Много позже я узнал, что автор «Насреддина» сидел в сталинском лагере вместе с моим дедом. И даже более того: был его начальником! Дед, «присевший» чуть раньше, бригадирствовал в небольшой «шарашке», когда к нему в барак определили только что посаженного Соловьева. Дед видел, что новенький, работавший в бане санитаром, что-то пишет по ночам и прячет под матрац…
Дед его не заложил, и это — наш главный фамильный вклад в русскую литературу! Писал Соловьев как раз «Очарованного принца», вторую часть книги про Насреддина…
Только «Правда»…
В Рейкьявике идет матч за шахматную корону: Спасский — Фишер! Иногда мы с отцом разбираем партии. Я люблю шахматы, на скучных уроках играю сам с собой на тетрадном листке в клеточку. Делается это так: в тетради шариковой ручкой рисуется доска, а карандашом, поверху, «ставятся» фигуры. Ход делается в два приема: фигура стирается ластиком и рисуется на новом месте.
Но я отвлекся, а в Рейкьявике: Спасский — Фишер!
Какое-то время этот матч — чуть ли не главное событие в советской прессе: через день публикуются партии с пространными комментариями… Потом, по мере катастрофы, комментарии помаленьку скукоживаются, потом исчезают тексты партий… А потом я читаю (петитом в уголке газеты): вчера в Рейкьявике состоялась такая-то партия матча на первенство мира. На 42-м ходу победили черные .
А кто играл черными? И кого они победили? И что там вообще происходит, в Рейкьявике?..
Так впервые я был озадачен советской прессой.
О, это умение сказать и не сказать! Уже много лет спустя, в андроповские времена, всей стране поставило мозги раком сообщение ТАСС о сбитом южнокорейском лайнере: «на подаваемые сигналы и предупреждения советских истребителей не реагировал и продолжал полет в сторону Японского моря».
Как это: продолжал полет в сторону Японского моря? По горизонтали или по вертикали? Стреляли по нему или нет? Военный был самолет или все-таки пассажирский? Понимай, как хочешь.
А еще лучше: не понимай. Напрягись вместе со всем советским народом — и не пойми!
В поисках эпитета
Август, Рижское взморье. Наша московская «колония» сибаритствует, расположившись у речки Петерупе. Друзья родителей — юристы, скрипачи, биологи, историки, математики, физики… Дядя Стасик, тетя Наташа, тетя Регина, дядя Леша…
А по «Голосу Америки» третий день передают о смерти Шостаковича: биография, рассказы современников, музыка… На советских волнах — тишина.

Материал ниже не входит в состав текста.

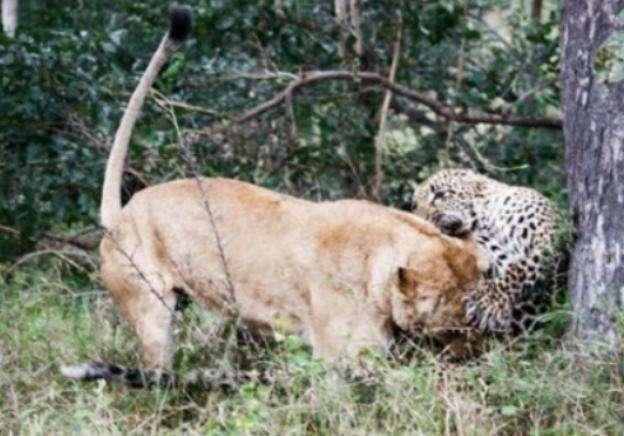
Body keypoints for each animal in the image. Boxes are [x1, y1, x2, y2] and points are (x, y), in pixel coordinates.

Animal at [412, 169, 560, 332]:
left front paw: (485, 304)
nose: (423, 220)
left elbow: (520, 269)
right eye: (415, 206)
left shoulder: (547, 238)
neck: (484, 219)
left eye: (439, 194)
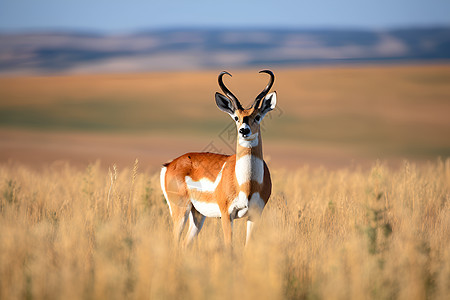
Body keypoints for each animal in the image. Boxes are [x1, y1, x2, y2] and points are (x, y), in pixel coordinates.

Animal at [160, 69, 276, 246]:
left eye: (257, 116)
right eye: (236, 117)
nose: (244, 130)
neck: (247, 184)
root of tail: (170, 164)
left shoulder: (255, 215)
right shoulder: (227, 214)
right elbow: (229, 246)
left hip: (197, 215)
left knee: (185, 244)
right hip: (180, 211)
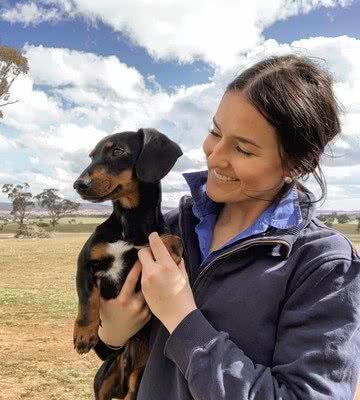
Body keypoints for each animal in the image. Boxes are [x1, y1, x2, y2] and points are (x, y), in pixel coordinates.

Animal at [73, 129, 184, 400]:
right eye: (92, 156)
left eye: (117, 151)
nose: (78, 184)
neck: (129, 226)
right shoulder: (85, 262)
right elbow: (87, 299)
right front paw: (84, 334)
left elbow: (170, 238)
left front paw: (170, 246)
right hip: (103, 378)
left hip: (136, 382)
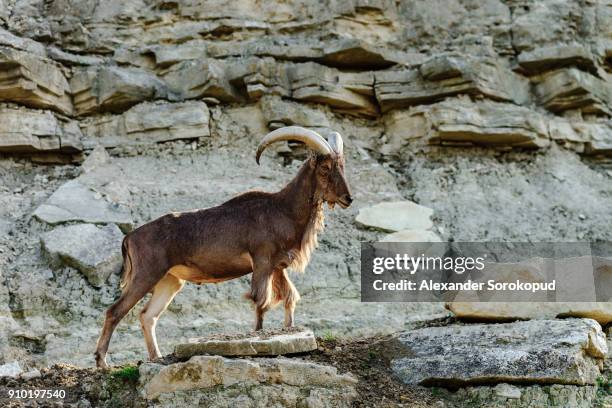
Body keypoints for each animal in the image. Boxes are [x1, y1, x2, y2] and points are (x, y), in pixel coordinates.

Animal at [95, 126, 354, 368]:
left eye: (342, 166)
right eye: (325, 168)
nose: (347, 198)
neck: (283, 210)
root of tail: (130, 238)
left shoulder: (278, 267)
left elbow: (288, 297)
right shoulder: (262, 261)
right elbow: (261, 301)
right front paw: (258, 338)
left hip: (169, 281)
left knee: (148, 316)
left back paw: (156, 357)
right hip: (146, 275)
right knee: (115, 312)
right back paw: (102, 362)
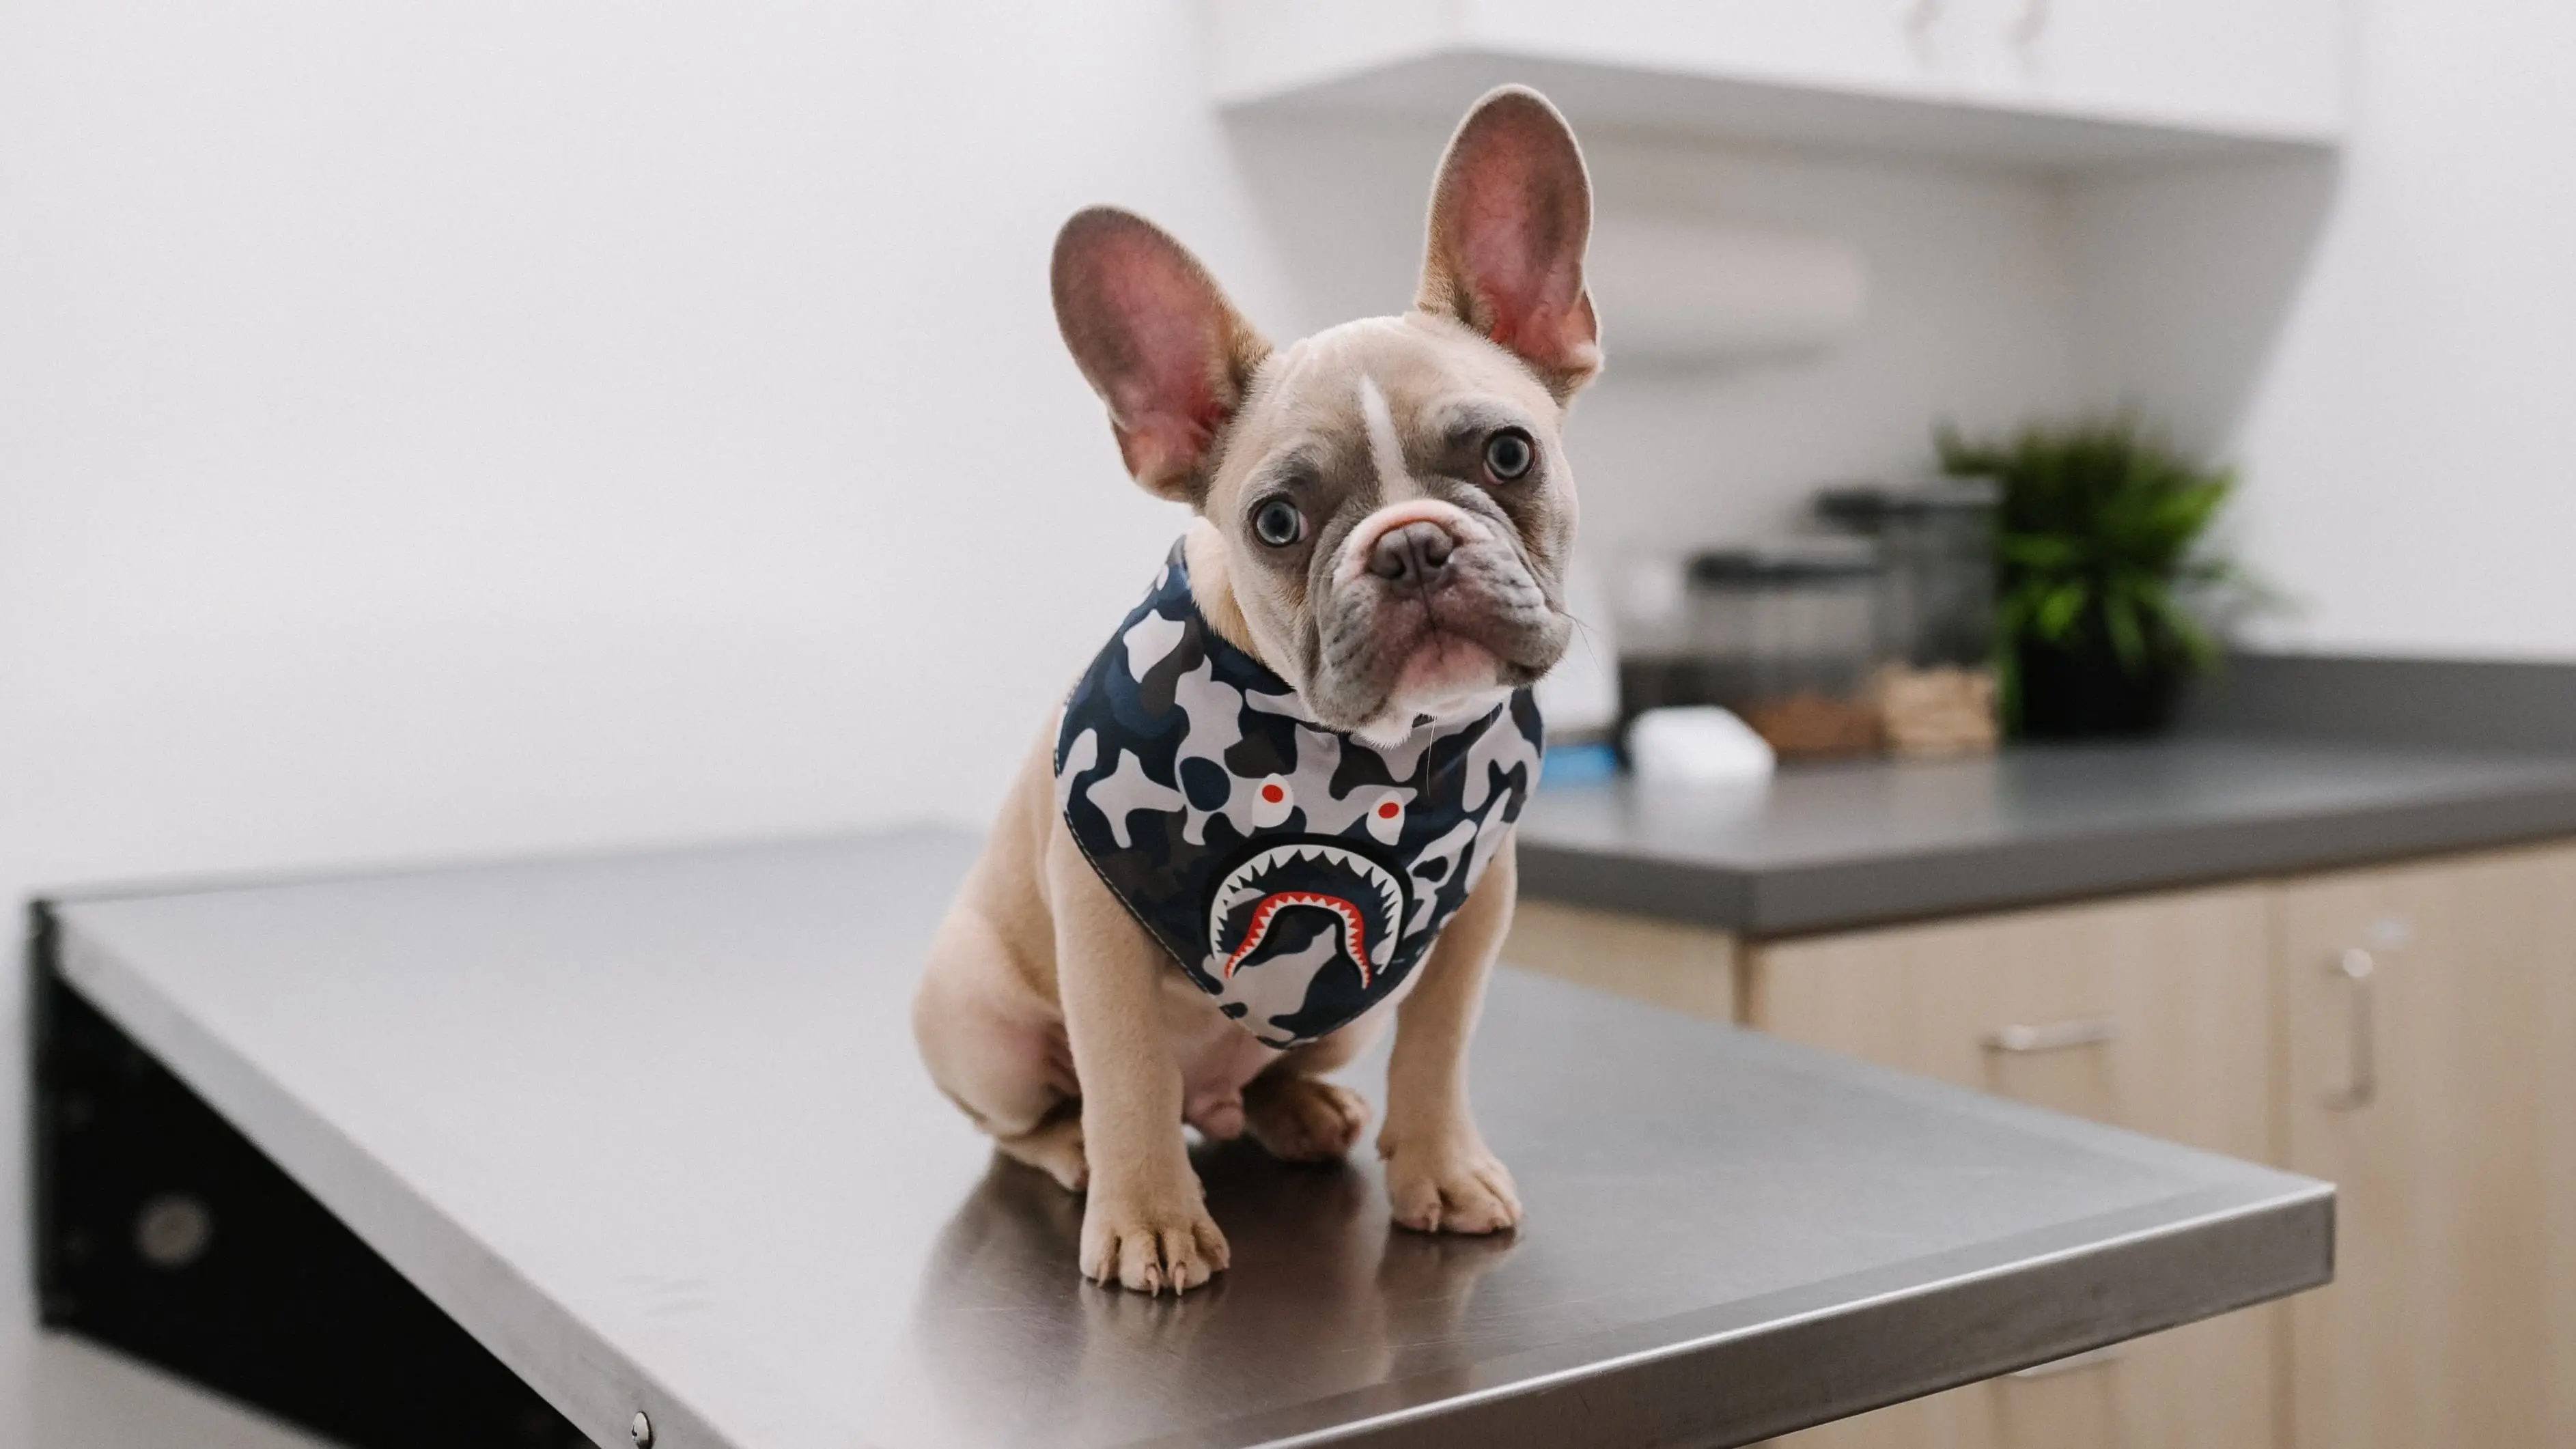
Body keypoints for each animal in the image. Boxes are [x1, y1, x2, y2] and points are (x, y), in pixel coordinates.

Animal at [916, 85, 1597, 1297]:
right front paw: (1150, 1220)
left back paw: (1302, 1109)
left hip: (1338, 1018)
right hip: (976, 1016)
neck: (1365, 760)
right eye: (1277, 522)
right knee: (1031, 1116)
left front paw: (1440, 1167)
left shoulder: (1474, 914)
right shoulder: (1099, 921)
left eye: (1511, 454)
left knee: (1272, 1074)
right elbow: (1127, 1072)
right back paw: (1077, 1151)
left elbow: (1440, 1046)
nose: (1412, 545)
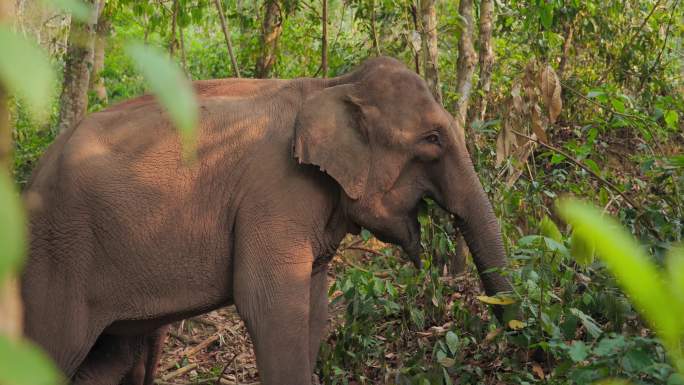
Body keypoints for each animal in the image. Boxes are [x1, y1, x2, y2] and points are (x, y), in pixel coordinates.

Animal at [20, 57, 512, 384]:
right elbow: (268, 303)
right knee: (49, 349)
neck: (334, 83)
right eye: (432, 139)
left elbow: (313, 307)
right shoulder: (276, 195)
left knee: (110, 357)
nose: (508, 337)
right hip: (58, 254)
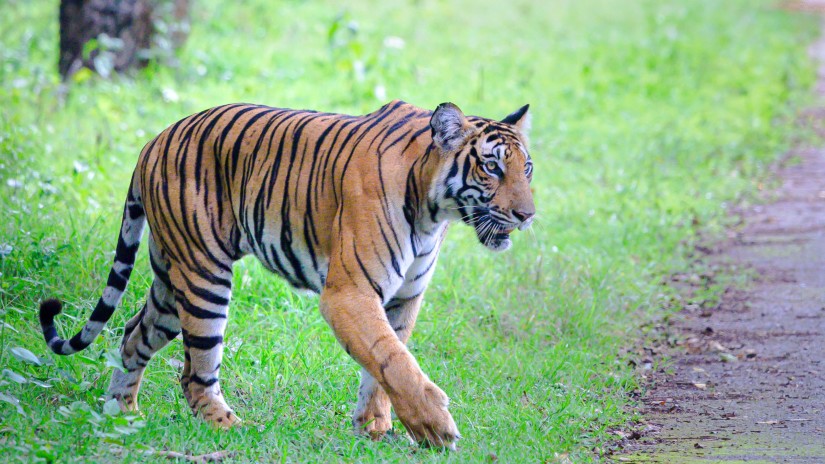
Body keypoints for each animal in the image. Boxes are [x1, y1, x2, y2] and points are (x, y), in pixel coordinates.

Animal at [40, 99, 536, 450]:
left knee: (132, 335)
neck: (435, 209)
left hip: (170, 277)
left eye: (526, 168)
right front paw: (435, 427)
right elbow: (393, 359)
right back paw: (234, 429)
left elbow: (385, 361)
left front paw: (374, 427)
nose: (528, 215)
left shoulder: (403, 298)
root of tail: (153, 140)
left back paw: (121, 415)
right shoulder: (349, 292)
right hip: (204, 276)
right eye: (492, 167)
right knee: (195, 376)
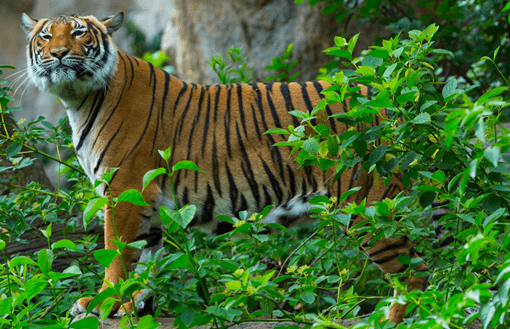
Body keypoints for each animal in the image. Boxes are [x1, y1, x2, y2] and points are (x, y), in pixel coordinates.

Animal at [19, 11, 428, 322]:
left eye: (78, 33)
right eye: (45, 36)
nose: (58, 54)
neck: (77, 99)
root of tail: (381, 96)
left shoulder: (125, 190)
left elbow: (117, 252)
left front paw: (104, 302)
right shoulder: (148, 203)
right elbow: (147, 259)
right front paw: (136, 305)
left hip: (370, 205)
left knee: (415, 276)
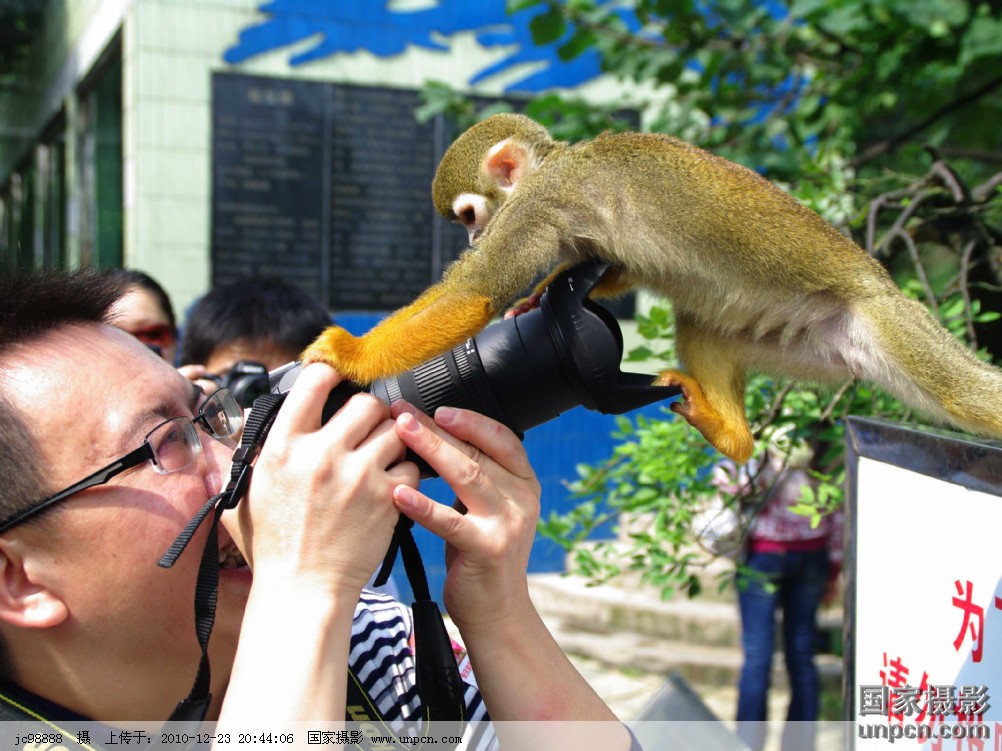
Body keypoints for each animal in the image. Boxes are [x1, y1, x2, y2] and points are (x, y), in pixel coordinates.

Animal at [302, 112, 1002, 463]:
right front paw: (545, 293)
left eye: (470, 216)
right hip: (807, 340)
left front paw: (348, 354)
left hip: (886, 321)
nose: (474, 237)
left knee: (967, 396)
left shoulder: (537, 205)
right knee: (701, 319)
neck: (554, 163)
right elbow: (619, 266)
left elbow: (472, 296)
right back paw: (733, 435)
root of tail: (878, 288)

Трое суток в кремлевских кабинетах продолжается согласование прилагательного, положенного покойному в свете его заслуг и провинностей перед партией.
Великий он был, выдающийся — или всего лишь известный? По какому разряду хоронить? Вопрос серьезный, политический, и до его решения о смерти Шостаковича просто не сообщают!
Карта
Дома у одноклассницы Жанны Гриншпун висела карта Израиля…
Это было совершенно немыслимо! Как юный баран перед запрещенными воротами, я стоял в коридоре чужой квартиры, рассматривая нечто, чего как бы не было в природе…
Моря, горы, дороги, города… Я умел читать карту, и с фантазией все было в порядке. Внезапная мысль о том, что по этим дорогам в эти города можно приехать — не эмигрировать, боже упаси! я же советский пионер! просто приехать и посмотреть… — вдруг тайно оборвала сердцебиение, наполнив душу сладкой тоской.